Sunday, October 7, 2012

The Darkest Hour (2011)

Sean (Emile Hirsch) and Ben (Max Minghella) travel to Moscow for a business meeting. They’re trying to sell their social
networking software to a group of Russian investors, but they quickly learn the cutthroat nature of the business world, because their software is stolen by the same group of people, who they originally wanted to sell to. Skyler (Joel Kinnaman) shows no remorse, when he steals the social networking software. Skyler doesn’t want to share the profits with the creators (Sean and Ben), and the trip to Russia seems like a complete waste of time. Sean and Ben are distraught, so they decide to go to a club to pick up their spirits. They meet two women, Natalie (Olivia Thirlby) and Anne (Rachel Taylor), and everything seems perfectly calm at first. Sean and Ben are enjoying the company of Natalie and Anne, but everything quickly takes a turn for the worst. An alien invasion begins to spread terror and destruction throughout Russia and the rest of the world, and the group of survivors (Sean, Ben, Natalie, Anne, and Skyler) must fight for their lives.

I really wanted to like this one, and I usually enjoy alien invasion flicks, but The Darkest Hour was one gigantic disappointment for me. This was supposed to be a sci-fi thriller, but The Darkest Hour can be so boring and dull most of the time. The action scenes really didn’t do anything for me, and character development is tossed out of the window in this film, because you really don’t get a chance to know any of the characters here. Sure, we do learn a few details about the friendship between Sean and Ben, but still, they really don’t give an in-depth explanation about the survivors here, and I just didn’t want to care about the shallow characters in this film. Also, the reveal of the aliens’ identity towards the end of the film felt so underwhelming. Throughout this film, the audience sees the alien attackers as these glowing orange force fields of light, but they FINALLY reveal the true physical form of the deadly attackers at the very end. I was expecting something terrifying, because these aliens reeked havoc throughout the entire film, and they destroyed everything in their path. But I just couldn’t stop laughing, when I finally saw the true physical form of the aliens here. They didn’t look intimidating or scary, and the awful and cheap CGI effects didn’t help anything.
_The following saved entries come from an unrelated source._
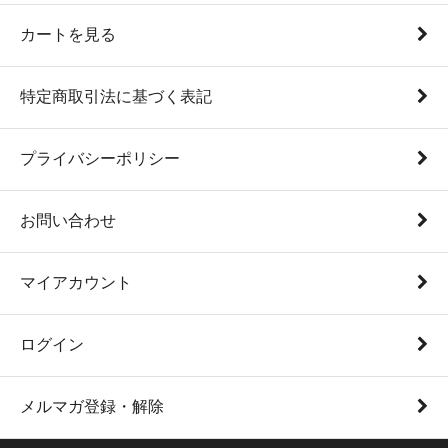
カートを見る
特定商取引法に基づく表記
プライバシーポリシー
お問い合わせ
マイアカウント
ログイン
メルマガ登録・解除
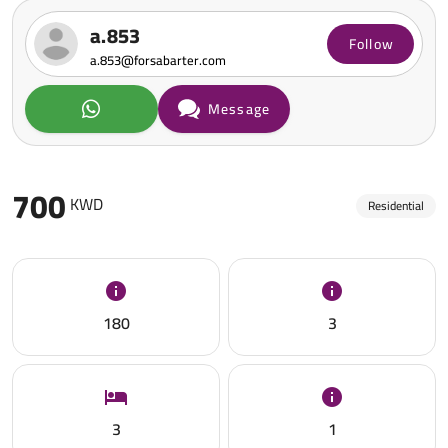
a.853
Follow
a.853@forsabarter.com
Message
700
KWD
Residential
180
3
3
1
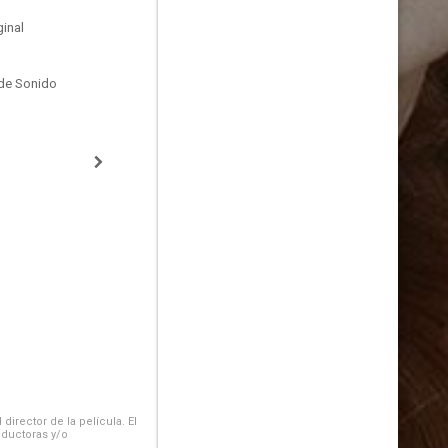
inal
de Sonido
irector de la película. El
oductoras y/o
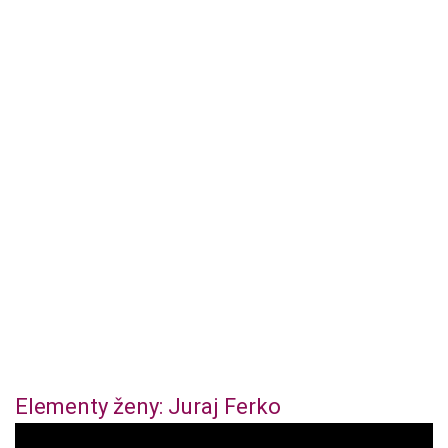
Elementy ženy: Juraj Ferko
1
s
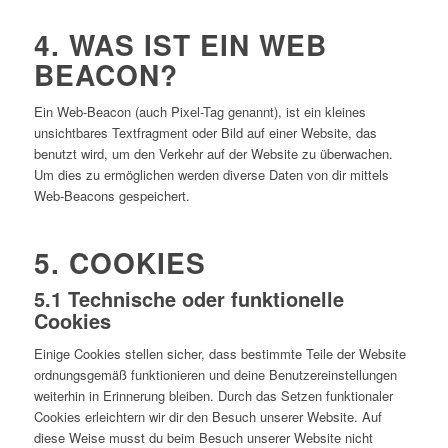
4. WAS IST EIN WEB
BEACON?
Ein Web-Beacon (auch Pixel-Tag genannt), ist ein kleines
unsichtbares Textfragment oder Bild auf einer Website, das
benutzt wird, um den Verkehr auf der Website zu überwachen.
Um dies zu ermöglichen werden diverse Daten von dir mittels
Web-Beacons gespeichert.
5. COOKIES
5.1 Technische oder funktionelle
Cookies
Einige Cookies stellen sicher, dass bestimmte Teile der Website
ordnungsgemäß funktionieren und deine Benutzereinstellungen
weiterhin in Erinnerung bleiben. Durch das Setzen funktionaler
Cookies erleichtern wir dir den Besuch unserer Website. Auf
diese Weise musst du beim Besuch unserer Website nicht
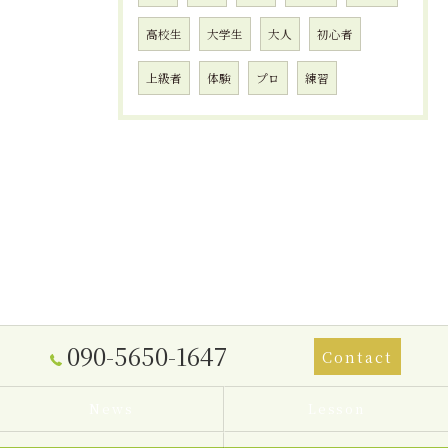
高校生
大学生
大人
初心者
上級者
体験
プロ
練習
090-5650-1647
Contact
News
Lesson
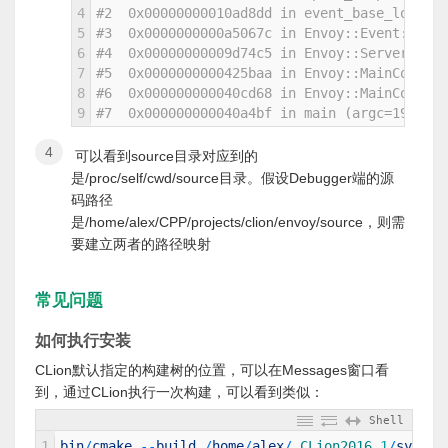
4
#2  0x00000000010ad8dd in event_base_loop (b
5
#3  0x0000000000a5067c in Envoy::Event::Disp
6
#4  0x00000000009d74c5 in Envoy::Server::Ins
7
#5  0x0000000000425baa in Envoy::MainCommonB
8
#6  0x000000000040cd68 in Envoy::MainCommon:
9
#7  0x000000000040a4bf in main (argc=19, arg
可以看到source目录对应到的
是/proc/self/cwd/source目录。假设Debugger端的源
码路径
是/home/alex/CPP/projects/clion/envoy/source，则需
要建立两者的路径映射
常见问题
如何执行安装
CLion默认指定的构建树的位置，可以在Messages窗口看
到，通过CLion执行一次构建，可以看到类似：
Shell
1
bin
/
cmake
--
build
/
home
/
alex
/
.CLion2016
.
1
/
system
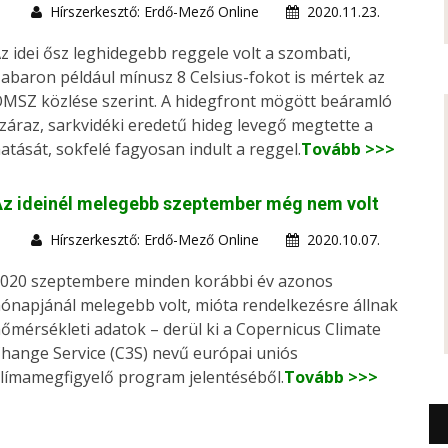
Hírszerkesztő: Erdő-Mező Online
2020.11.23.
z idei ősz leghidegebb reggele volt a szombati,
abaron például mínusz 8 Celsius-fokot is mértek az
MSZ közlése szerint. A hidegfront mögött beáramló
záraz, sarkvidéki eredetű hideg levegő megtette a
atását, sokfelé fagyosan indult a reggel.
Tovább >>>
Az ideinél melegebb szeptember még nem volt
Hírszerkesztő: Erdő-Mező Online
2020.10.07.
020 szeptembere minden korábbi év azonos
ónapjánál melegebb volt, mióta rendelkezésre állnak
őmérsékleti adatok – derül ki a Copernicus Climate
hange Service (C3S) nevű európai uniós
límamegfigyelő program jelentéséből.
Tovább >>>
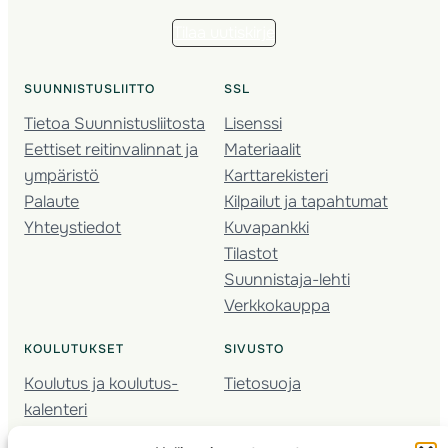
Tilaa uutiskirje
SUUNNISTUSLIITTO
SSL
Tietoa Suunnistusliitosta
Lisenssi
Eettiset reitinvalinnat ja
Materiaalit
ympäristö
Karttarekisteri
Palaute
Kilpailut ja tapahtumat
Yhteystiedot
Kuvapankki
Tilastot
Suunnistaja-lehti
Verkkokauppa
KOULUTUKSET
SIVUSTO
Koulutus ja koulutus­
Tietosuoja
kalenteri
Nuorison koulutukset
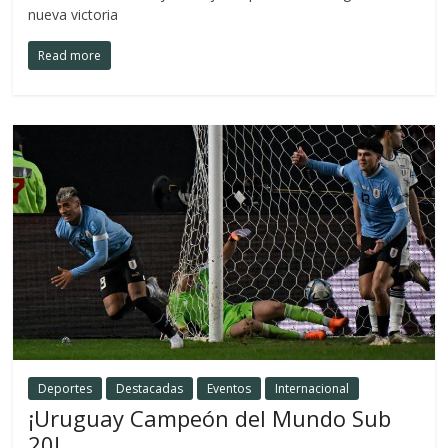
nueva victoria
Read more
Deportes
Destacadas
Eventos
Internacional
¡Uruguay Campeón del Mundo Sub
20!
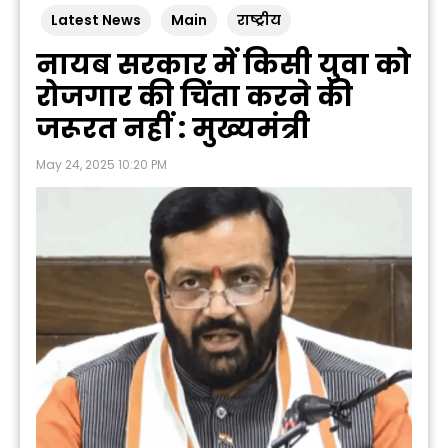
Latest News
Main
राष्ट्रीय
नायब सरकार में किसी युवा को
रोजगार की चिंता करने की
जरूरत नहीं : मुख्यमंत्री
May 24, 2025 10:20 PM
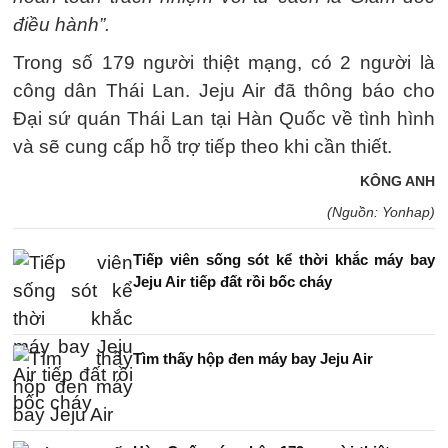
điều hành”.
Trong số 179 người thiệt mạng, có 2 người là
công dân Thái Lan. Jeju Air đã thông báo cho
Đại sứ quán Thái Lan tại Hàn Quốc về tình hình
và sẽ cung cấp hỗ trợ tiếp theo khi cần thiết.
KÔNG ANH
(Nguồn: Yonhap)
Tiếp viên sống sót kể thời khắc máy bay
Jeju Air tiếp đất rồi bốc cháy
Tìm thấy hộp đen máy bay Jeju Air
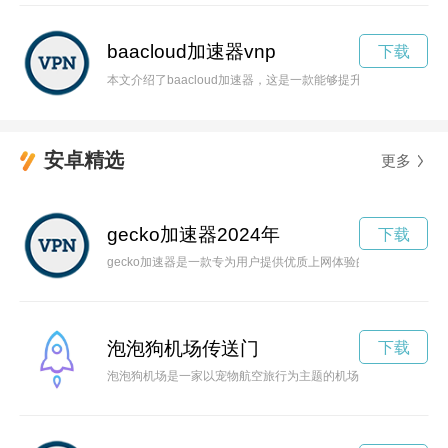
baacloud加速器vnp
下载
本文介绍了baacloud加速器，这是一款能够提升网速、让用户
安卓精选
更多
gecko加速器2024年
下载
gecko加速器是一款专为用户提供优质上网体验的加速器软件
泡泡狗机场传送门
下载
泡泡狗机场是一家以宠物航空旅行为主题的机场，为乘客及其宠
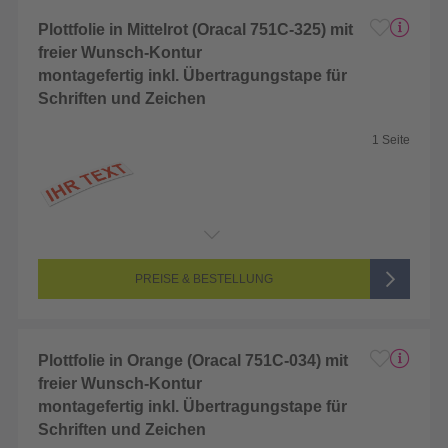
Plottfolie in Mittelrot (Oracal 751C-325) mit
freier Wunsch-Kontur
montagefertig inkl. Übertragungstape für
Schriften und Zeichen
1 Seite
Endformat:
2 x 2 cm
Seitenanzahl:
1-seitig (Unbedruckt)
Farbigkeit:
Unbedruckt
PREISE & BESTELLUNG
Plottfolie in Orange (Oracal 751C-034) mit
freier Wunsch-Kontur
montagefertig inkl. Übertragungstape für
Schriften und Zeichen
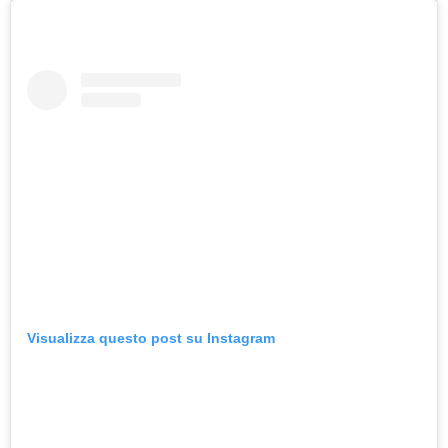
Visualizza questo post su Instagram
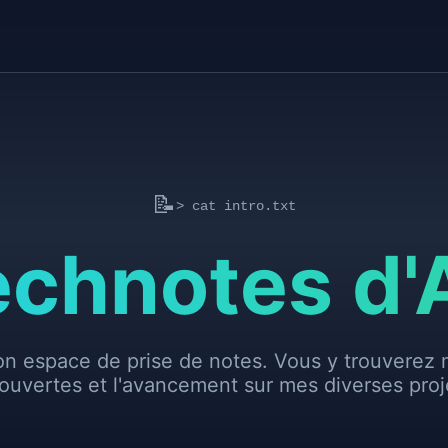
📝
> cat intro.txt
echnotes d
n espace de prise de notes. Vous y trouverez m
ouvertes et l'avancement sur mes diverses proje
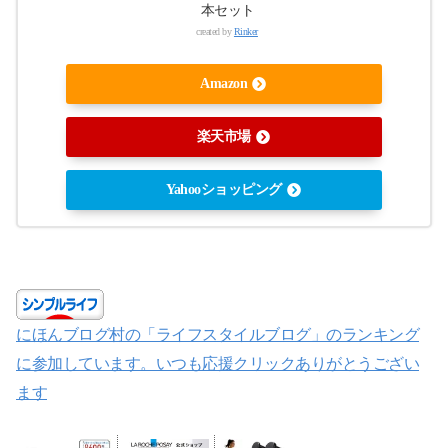
本セット
created by
Rinker
Amazon
楽天市場
Yahooショッピング
にほんブログ村の「ライフスタイルブログ」のランキング
に参加しています。いつも応援クリックありがとうござい
ます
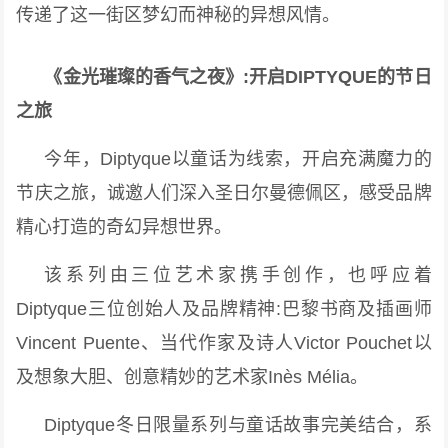
传递了这一街区梦幻而神秘的异想风情。
《金光璀璨的香气之夜》:开启
DIPTYQUE
的节日
之旅
今年，Diptyque以童话为线索，开启充满魔力的
节庆之旅，诚邀人们深入圣日尔曼德佩区，感受品牌
精心打造的奇幻异想世界。
该系列由三位艺术家携手创作，也呼应着
Diptyque三位创始人及品牌精神:巴黎书商及插画师
Vincent Puente、当代作家及诗人Victor Pouchet以
及想象大胆、创意精妙的艺术家Inès Mélia。
Diptyque冬日限量系列与童话故事完美结合，系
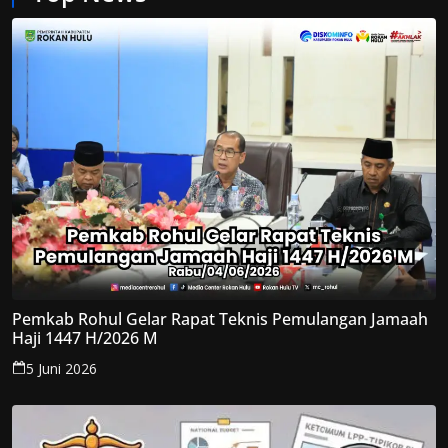
Pemkab Rohul Gelar Rapat Teknis Pemulangan Jamaah
Haji 1447 H/2026 M
5 Juni 2026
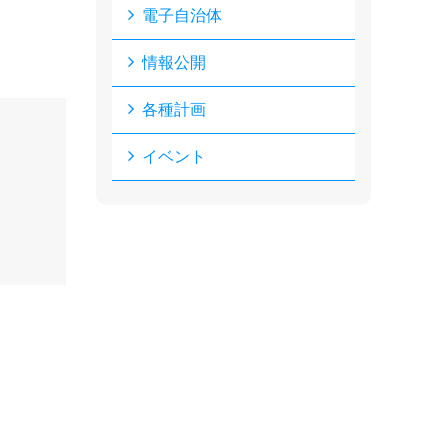
電子自治体
情報公開
各種計画
イベント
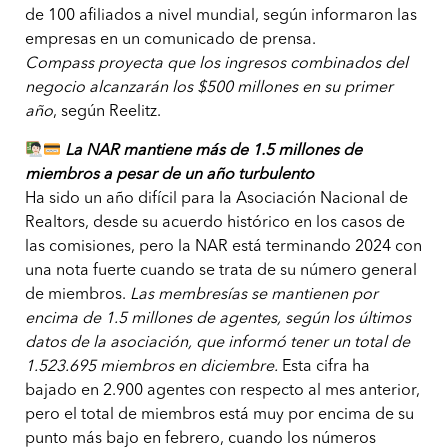
de 100 afiliados a nivel mundial, según informaron las
empresas en un comunicado de prensa.
Compass proyecta que los ingresos combinados del
negocio alcanzarán los $500 millones en su primer
año
, según Reelitz.
La NAR mantiene más de 1.5 millones de
miembros a pesar de un año turbulento
Ha sido un año difícil para la Asociación Nacional de
Realtors, desde su acuerdo histórico en los casos de
las comisiones, pero la NAR está terminando 2024 con
una nota fuerte cuando se trata de su número general
de miembros.
Las membresías se mantienen por
encima de 1.5 millones de agentes, según los últimos
datos de la asociación, que informó tener un total de
1.523.695 miembros en diciembre.
Esta cifra ha
bajado en 2.900 agentes con respecto al mes anterior,
pero el total de miembros está muy por encima de su
punto más bajo en febrero, cuando los números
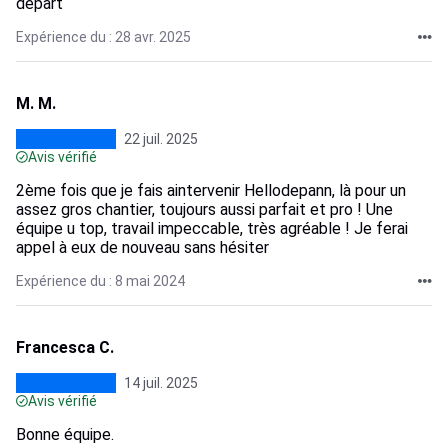
départ
Expérience du : 28 avr. 2025
M. M.
22 juil. 2025
Avis vérifié
2ème fois que je fais aintervenir Hellodepann, là pour un
assez gros chantier, toujours aussi parfait et pro ! Une
équipe u top, travail impeccable, très agréable ! Je ferai
appel à eux de nouveau sans hésiter
Expérience du : 8 mai 2024
Francesca C.
14 juil. 2025
Avis vérifié
Bonne équipe.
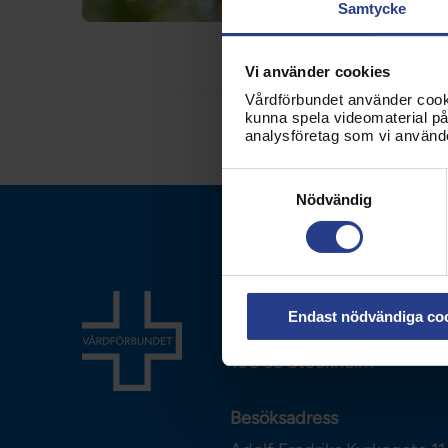
Samtycke
kanske ta ett pass 
morgondopp? Dessutom
Vi använder cookies
Vårdförbundet använder cookie
kunna spela videomaterial på 
analysföretag som vi använd
Samtyckesval
Nödvändig
Vårdförbundet
Endast nödvändiga co
Box 3260
103 65
Stockholm
Besöksadress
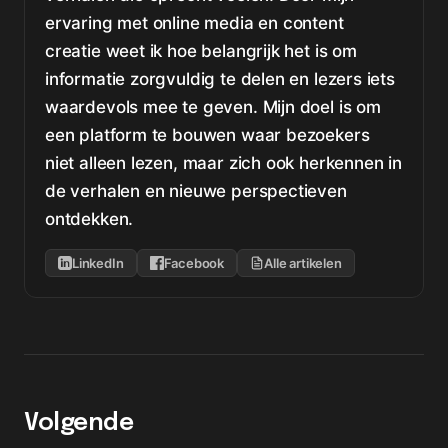
ervaring met online media en content
creatie weet ik hoe belangrijk het is om
informatie zorgvuldig te delen en lezers iets
waardevols mee te geven. Mijn doel is om
een platform te bouwen waar bezoekers
niet alleen lezen, maar zich ook herkennen in
de verhalen en nieuwe perspectieven
ontdekken.
LinkedIn
Facebook
Alle artikelen
Volgende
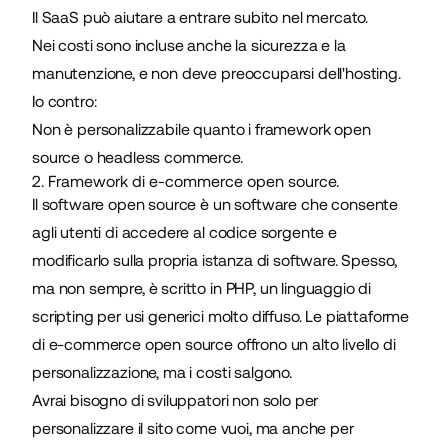
Il SaaS può aiutare a entrare subito nel mercato.
Nei costi sono incluse anche la sicurezza e la
manutenzione, e non deve preoccuparsi dell'hosting.
Io contro:
Non è personalizzabile quanto i framework open
source o headless commerce.
2. Framework di e-commerce open source.
Il
software open source
è un software che consente
agli utenti di accedere al codice sorgente e
modificarlo sulla propria istanza di software. Spesso,
ma non sempre, è scritto in PHP, un linguaggio di
scripting per usi generici molto diffuso. Le piattaforme
di e-commerce open source offrono un alto livello di
personalizzazione, ma i costi salgono.
Avrai bisogno di sviluppatori non solo per
personalizzare il sito come vuoi, ma anche per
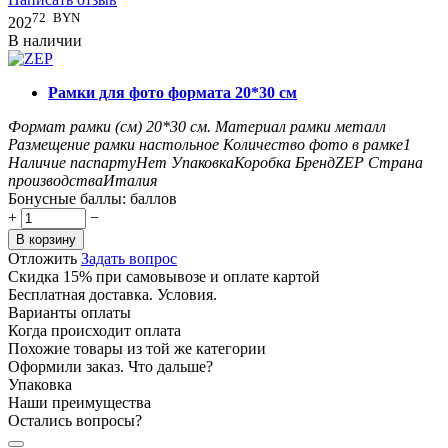
72
BYN
202
В наличии
Рамки для фото формата 20*30 см
Формат рамки (см)
20*30
см.
Материал рамки
металл
Размещение рамки
настольное
Количество фото в рамке
1
Наличие паспарту
Нет
Упаковка
Коробка
Бренд
ZEP
Страна
производства
Италия
Бонусные баллы:
баллов
+
−
В корзину
Отложить
Задать вопрос
Скидка 15% при самовывозе и оплате картой
Бесплатная доставка. Условия.
Варианты оплаты
Когда происходит оплата
Похожие товары из той же категории
Оформили заказ. Что дальше?
Упаковка
Наши преимущества
Остались вопросы?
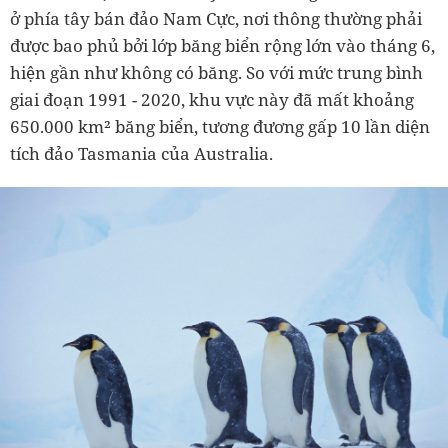
ở phía tây bán đảo Nam Cực, nơi thông thường phải
được bao phủ bởi lớp băng biển rộng lớn vào tháng 6,
hiện gần như không có băng. So với mức trung bình
giai đoạn 1991 - 2020, khu vực này đã mất khoảng
650.000 km² băng biển, tương đương gấp 10 lần diện
tích đảo Tasmania của Australia.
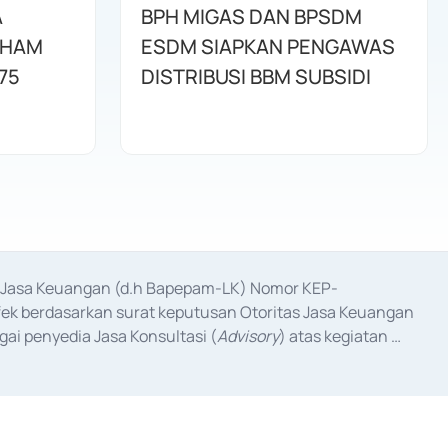
A
BPH MIGAS DAN BPSDM
AHAM
ESDM SIAPKAN PENGAWAS
75
DISTRIBUSI BBM SUBSIDI
as Jasa Keuangan (d.h Bapepam-LK) Nomor KEP-
fek berdasarkan surat keputusan Otoritas Jasa Keuangan 
ai penyedia Jasa Konsultasi (
Advisory
) atas kegiatan 
anggal 3 Februari 2017, dan beberapa izin usaha lainnya 
iterbitkan pada tahun 2017 dan izin usaha lainnya dari 
at Berharga Komersial yang izinnya diterbitkan pada 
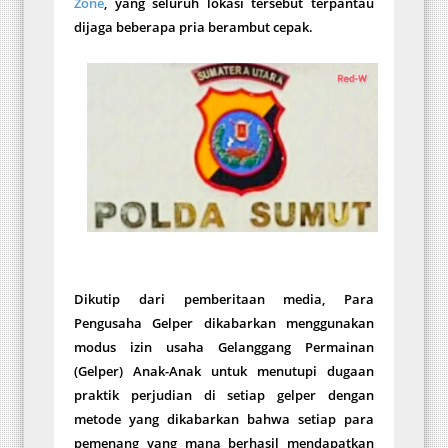
Zone
, yang seluruh lokasi tersebut terpantau
dijaga beberapa pria berambut cepak.
Dikutip dari pemberitaan media, Para
Pengusaha Gelper dikabarkan menggunakan
modus izin usaha Gelanggang Permainan
(Gelper) Anak-Anak untuk menutupi dugaan
praktik perjudian di setiap gelper dengan
metode yang dikabarkan bahwa setiap para
pemenang yang mana berhasil mendapatkan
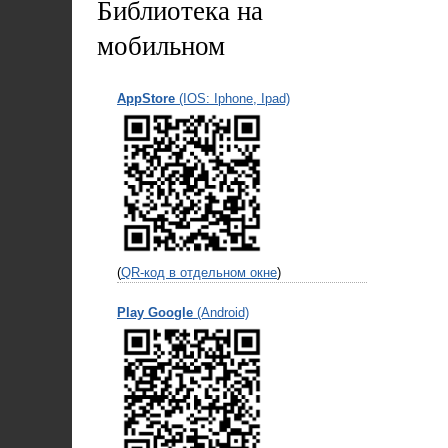
Библиотека на
мобильном
AppStore
(IOS: Iphone, Ipad)
(
QR-код в отдельном окне
)
Play Google
(Android)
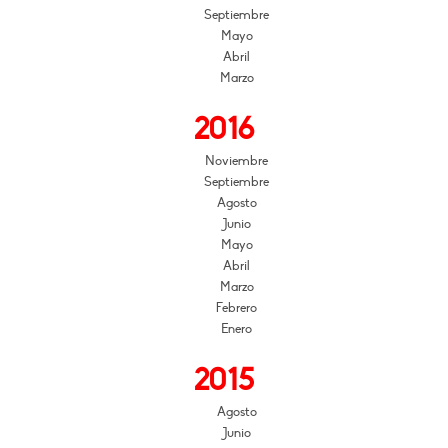
Septiembre
Mayo
Abril
Marzo
2016
Noviembre
Septiembre
Agosto
Junio
Mayo
Abril
Marzo
Febrero
Enero
2015
Agosto
Junio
The Darkest Hour could’ve worked as a mindless and fun popcorn flick, but they really dropped the ball here. Yeah, the acting is decent enough, the alien kills do look shocking and violent most of the time, and I did enjoy the atmosphere of the post-apocalyptic Russia, because you can really feel the devastation and danger, but the decent acting and images of a post-apocalyptic Russia couldn’t save this one. The Darkest Hour is a dull and lifeless film, that doesn’t feature any real thrills or action. This film just painfully goes through the motions, and they really didn’t put too much focus on character development here, because this film just features so many uninteresting personalities. The special effects looked cheap and atrocious, they were laughable most of the time, and for a film that relies so heavily on CGI, this can be a real problem. The Darkest Hour was a painful experience for me, and I was waiting for this one to be over. Emile Hirsch does have some potential for a bright career in Hollywood, but he needs a rebound film, and he needs one fast, because The Darkest Hour is a potential career killer.